Treatment of manifestations: The management of mitochondrial disease is largely supportive and may include early diagnosis and treatment of diabetes mellitus, cardiac pacing, ptosis correction, intraocular lens replacement for cataracts, and cochlear implantation for sensorineural hearing loss. Individuals with complex I and/or complex II deficiency may benefit from oral administration of riboflavin; those with ubiquinone (coenzyme Q₁₀) deficiency may benefit from oral coenzyme Q₁₀ therapy; and those with mitochondrial neurogastrointestinal encephalomyopathy (MNGIE) may benefit from hematopoietic stem cell transplantation.

Diagnosis

Clinical Characteristics

Differential Diagnosis

Lactic acidosis. It is important to exclude other causes of lactic acidosis when interpreting these values. For example, the concentration of lactate may be elevated in the plasma and CSF of affected individuals following a seizure.

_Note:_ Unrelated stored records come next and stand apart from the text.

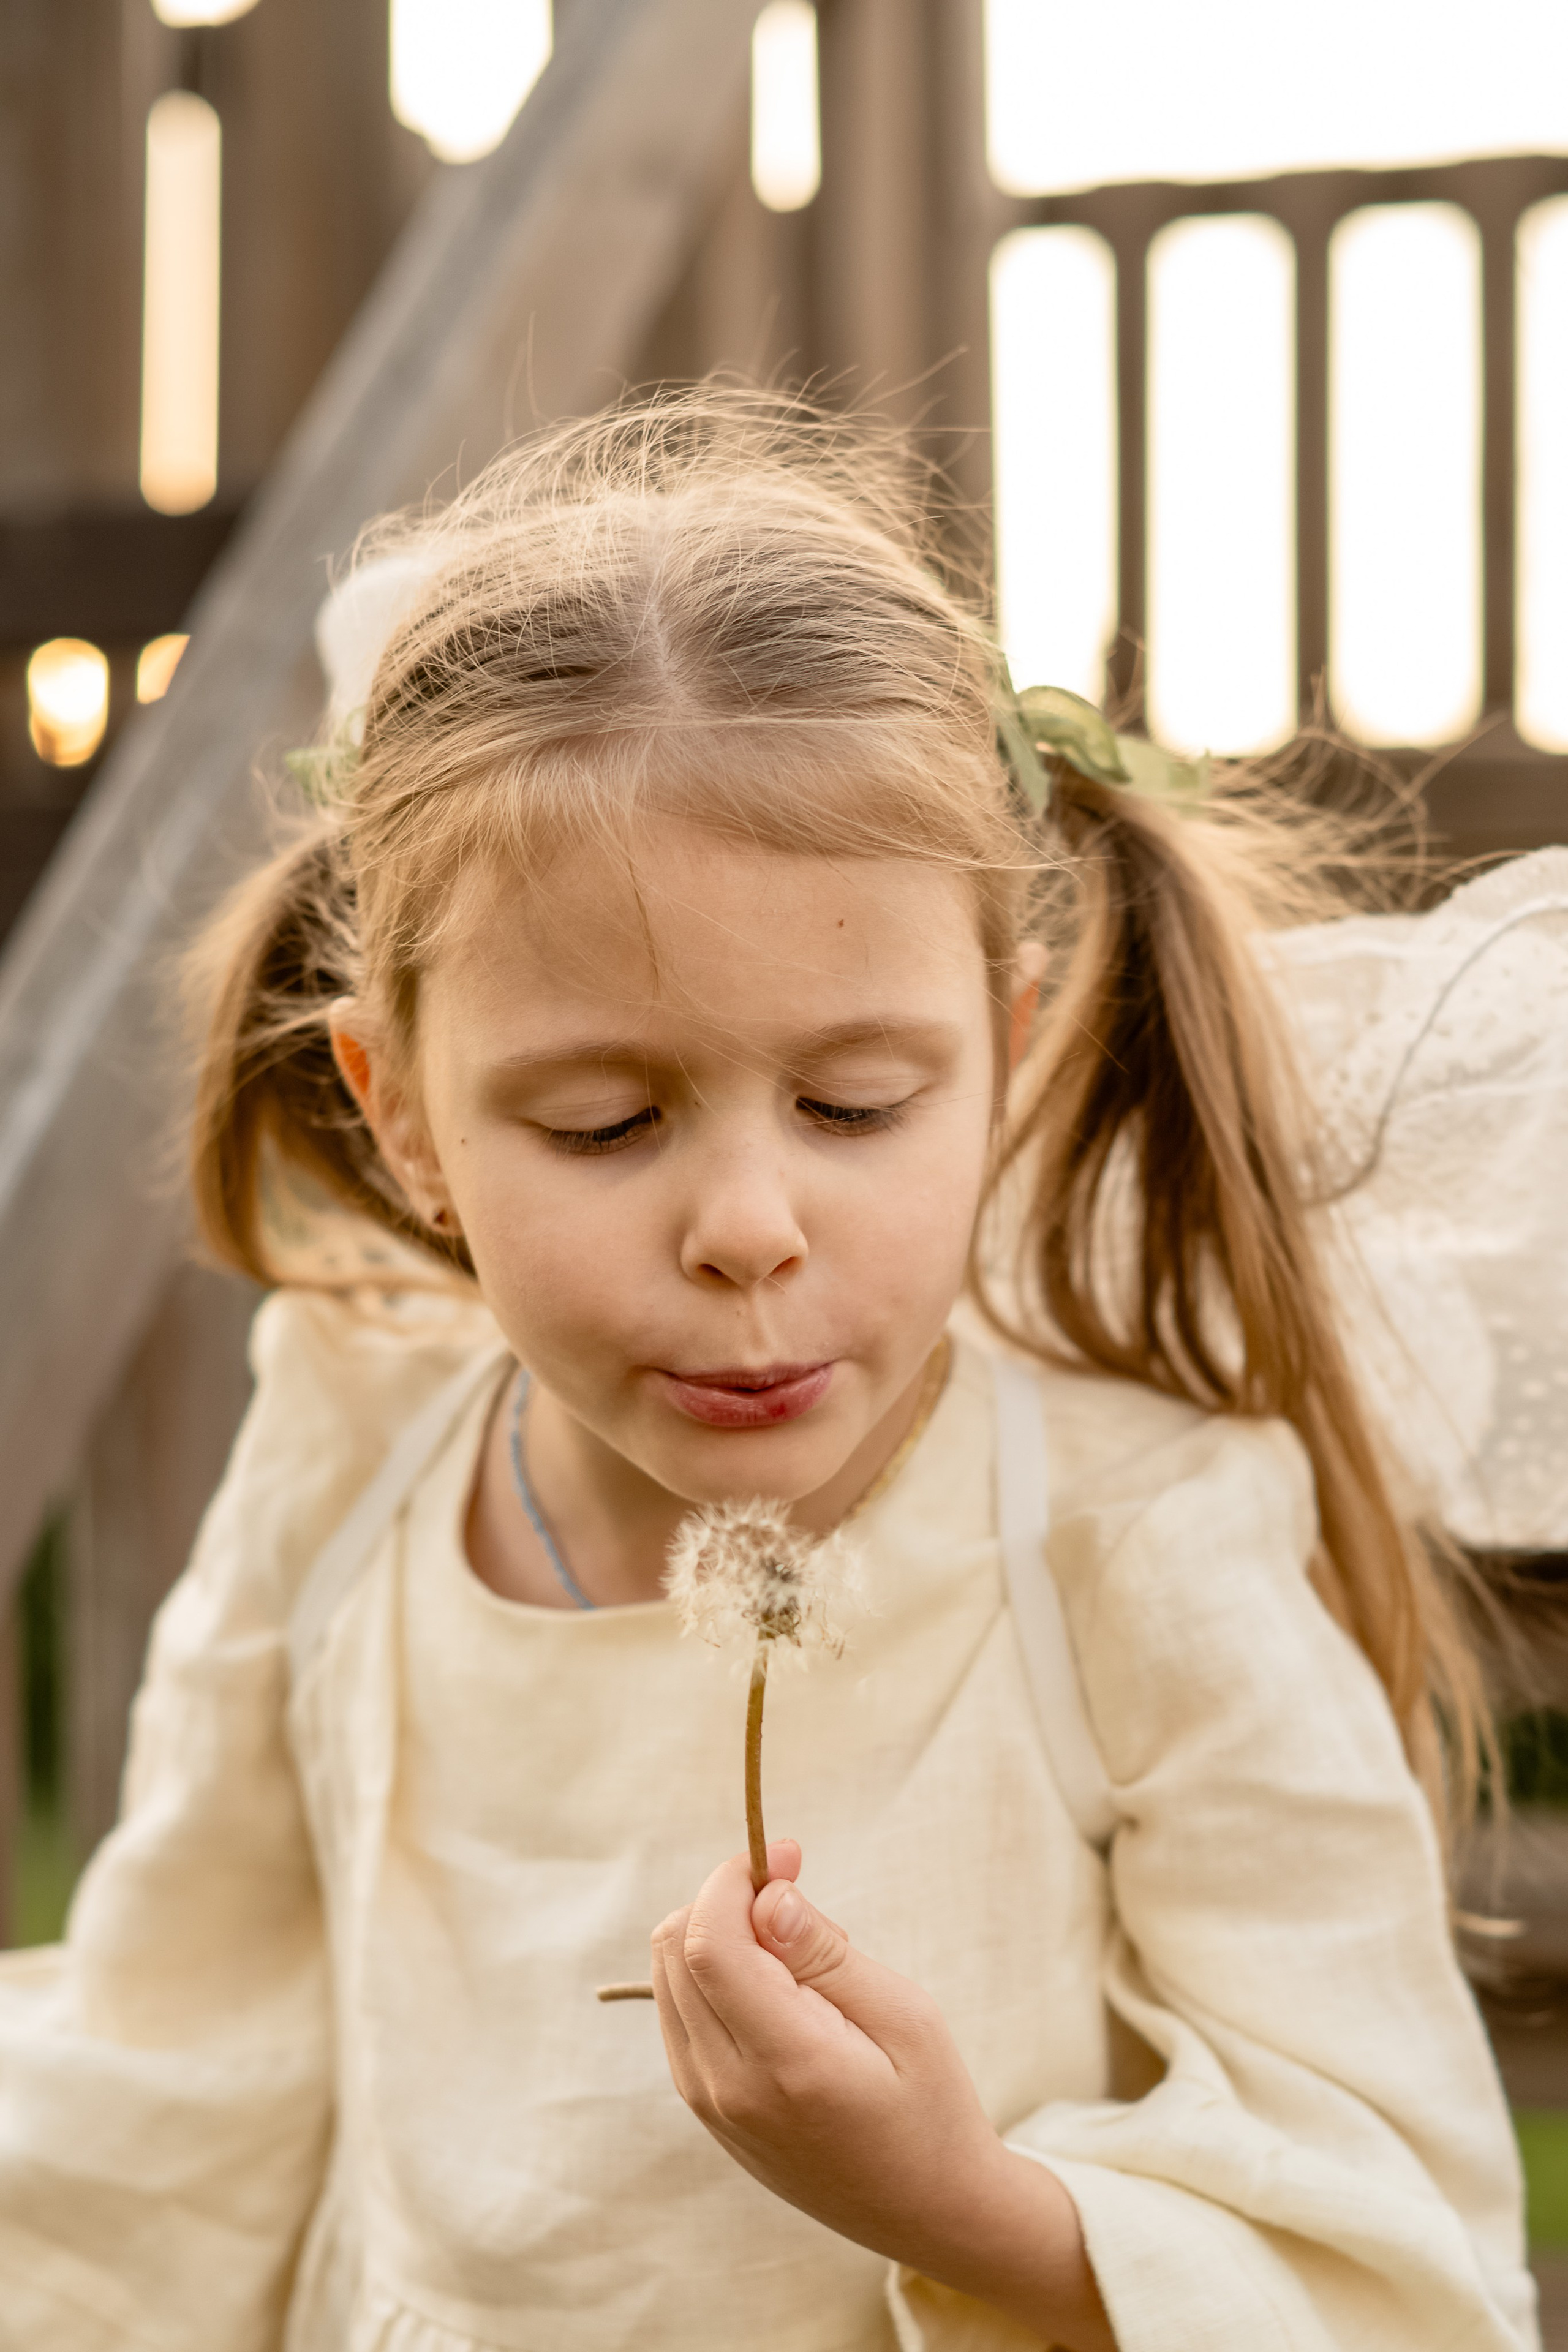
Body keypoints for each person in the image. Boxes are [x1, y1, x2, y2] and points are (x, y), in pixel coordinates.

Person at [0, 390, 1549, 2352]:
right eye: (600, 1125)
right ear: (400, 1119)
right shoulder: (353, 1448)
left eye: (852, 1100)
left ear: (1002, 1047)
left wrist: (963, 2207)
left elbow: (1402, 2251)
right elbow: (171, 2074)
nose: (749, 1223)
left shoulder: (1134, 1539)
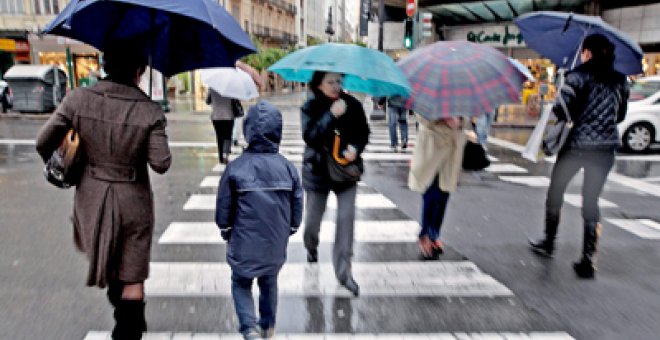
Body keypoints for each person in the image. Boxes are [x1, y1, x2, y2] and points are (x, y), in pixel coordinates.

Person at [35, 40, 171, 340]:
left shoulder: (78, 99)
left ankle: (123, 313)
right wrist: (155, 127)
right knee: (132, 273)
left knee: (109, 260)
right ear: (140, 69)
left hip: (92, 198)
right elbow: (161, 163)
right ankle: (129, 327)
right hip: (134, 202)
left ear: (106, 64)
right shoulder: (150, 110)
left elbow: (42, 142)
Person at [529, 33, 629, 279]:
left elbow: (563, 110)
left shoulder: (576, 76)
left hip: (576, 146)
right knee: (591, 201)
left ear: (587, 53)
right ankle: (588, 258)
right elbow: (620, 116)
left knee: (556, 192)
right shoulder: (620, 80)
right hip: (605, 148)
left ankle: (549, 242)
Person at [216, 100, 303, 340]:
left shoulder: (236, 168)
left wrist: (225, 229)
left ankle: (248, 327)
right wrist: (292, 227)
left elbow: (223, 207)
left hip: (243, 241)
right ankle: (267, 325)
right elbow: (297, 203)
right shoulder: (287, 168)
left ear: (247, 130)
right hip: (275, 242)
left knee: (241, 282)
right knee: (269, 281)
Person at [300, 71, 370, 297]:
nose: (335, 86)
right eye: (330, 82)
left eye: (338, 81)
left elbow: (363, 132)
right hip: (318, 171)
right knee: (312, 223)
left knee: (345, 219)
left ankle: (344, 273)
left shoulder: (352, 105)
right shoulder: (310, 107)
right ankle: (311, 247)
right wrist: (330, 115)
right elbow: (310, 136)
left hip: (345, 173)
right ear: (319, 85)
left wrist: (356, 149)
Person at [408, 115, 466, 259]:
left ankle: (434, 234)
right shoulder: (429, 93)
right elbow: (421, 115)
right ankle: (426, 234)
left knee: (444, 194)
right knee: (431, 194)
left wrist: (460, 121)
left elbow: (468, 119)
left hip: (452, 147)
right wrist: (444, 118)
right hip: (432, 146)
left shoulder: (460, 95)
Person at [206, 89, 240, 164]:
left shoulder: (212, 88)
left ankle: (220, 157)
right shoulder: (231, 90)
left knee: (219, 137)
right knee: (228, 136)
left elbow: (207, 101)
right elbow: (235, 102)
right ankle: (226, 155)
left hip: (216, 117)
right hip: (228, 116)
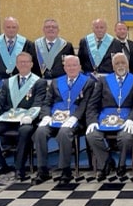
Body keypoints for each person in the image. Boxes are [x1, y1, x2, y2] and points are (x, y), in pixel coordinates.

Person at [0, 52, 47, 179]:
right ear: (16, 65)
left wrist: (30, 117)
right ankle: (0, 166)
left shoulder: (39, 82)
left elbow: (38, 103)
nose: (23, 64)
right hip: (8, 118)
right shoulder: (8, 82)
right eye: (20, 62)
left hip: (27, 119)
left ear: (31, 64)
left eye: (26, 62)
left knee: (25, 131)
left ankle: (19, 168)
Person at [32, 55, 95, 184]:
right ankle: (42, 170)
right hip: (54, 118)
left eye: (74, 65)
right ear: (64, 67)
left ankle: (65, 170)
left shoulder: (88, 82)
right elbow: (47, 102)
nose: (71, 68)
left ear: (80, 67)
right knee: (40, 132)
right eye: (68, 65)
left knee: (64, 133)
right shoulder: (56, 82)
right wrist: (46, 116)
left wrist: (74, 118)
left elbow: (85, 104)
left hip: (75, 120)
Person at [86, 53, 133, 180]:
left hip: (126, 117)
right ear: (112, 66)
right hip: (105, 118)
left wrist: (132, 119)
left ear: (128, 64)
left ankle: (122, 164)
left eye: (123, 63)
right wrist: (92, 120)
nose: (120, 65)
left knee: (126, 137)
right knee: (92, 135)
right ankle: (106, 162)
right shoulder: (103, 81)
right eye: (117, 63)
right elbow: (93, 104)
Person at [0, 16, 38, 99]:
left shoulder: (27, 44)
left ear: (18, 28)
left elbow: (33, 66)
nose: (11, 30)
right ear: (3, 28)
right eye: (8, 27)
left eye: (14, 27)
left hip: (21, 83)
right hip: (0, 83)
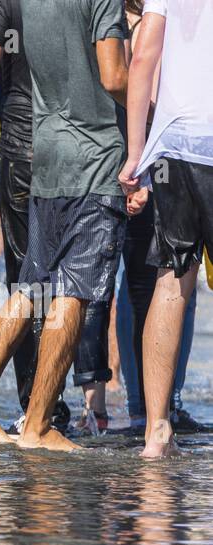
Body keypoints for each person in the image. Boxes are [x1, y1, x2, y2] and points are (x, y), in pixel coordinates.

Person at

CSF lactate concentration may be elevated following an ischemic stroke.

White matter abnormalities. See Scarpelli et al [2013], Morató et al [2014], and Wu et al [2016].

Management

Treatment of Manifestations

The management of mitochondrial disease is largely supportive [Chinnery & Turnbull 2001]. The clinician must have a thorough knowledge of the potential complications of mitochondrial disorders to prevent unnecessary morbidity and mortality.

Management issues may include early diagnosis and treatment of diabetes mellitus, cardiac pacing, ptosis correction, intraocular lens replacement for cataracts, and cochlear implantation for sensorineural hearing loss.

A variety of vitamins and co-factors have been used in individuals with mitochondrial disorders, although a Cochrane systematic review has shown that evidence supporting their use is lacking [Chinnery et al 2006].

Food supplements such as ubiquinone (coenzyme Q₁₀, ubidecarenone) are generally well tolerated and some individuals report a subjective benefit on treatment.
Individuals with complex I and/or complex II deficiency may benefit from oral administration of riboflavin.

The role of exercise therapy in mitochondrial myopathy is currently being evaluated [Taivassalo et al 2001, Taivassalo et al 2006, Murphy et al 2008].

Coenzyme Q₁₀ is specifically indicated in persons with defects of CoQ₁₀ biosynthesis.

Idebenone shows promise for the treatment of Leber hereditary optic neuropathy.

Some secondary causes of mitochondrial dysfunction, such as ethylmalonic aciduria, may have specific treatments [Tiranti et al 2009].

Those with mitochondrial neurogastrointestinal encephalomyopathy (MNGIE) may benefit from hematopoietic stem cell transplantation.

Prevention Strategies Under Investigation

The possibility of nuclear transfer as a means of preventing transmission of pathogenic mtDNA variants is currently being explored [Craven et al 2010].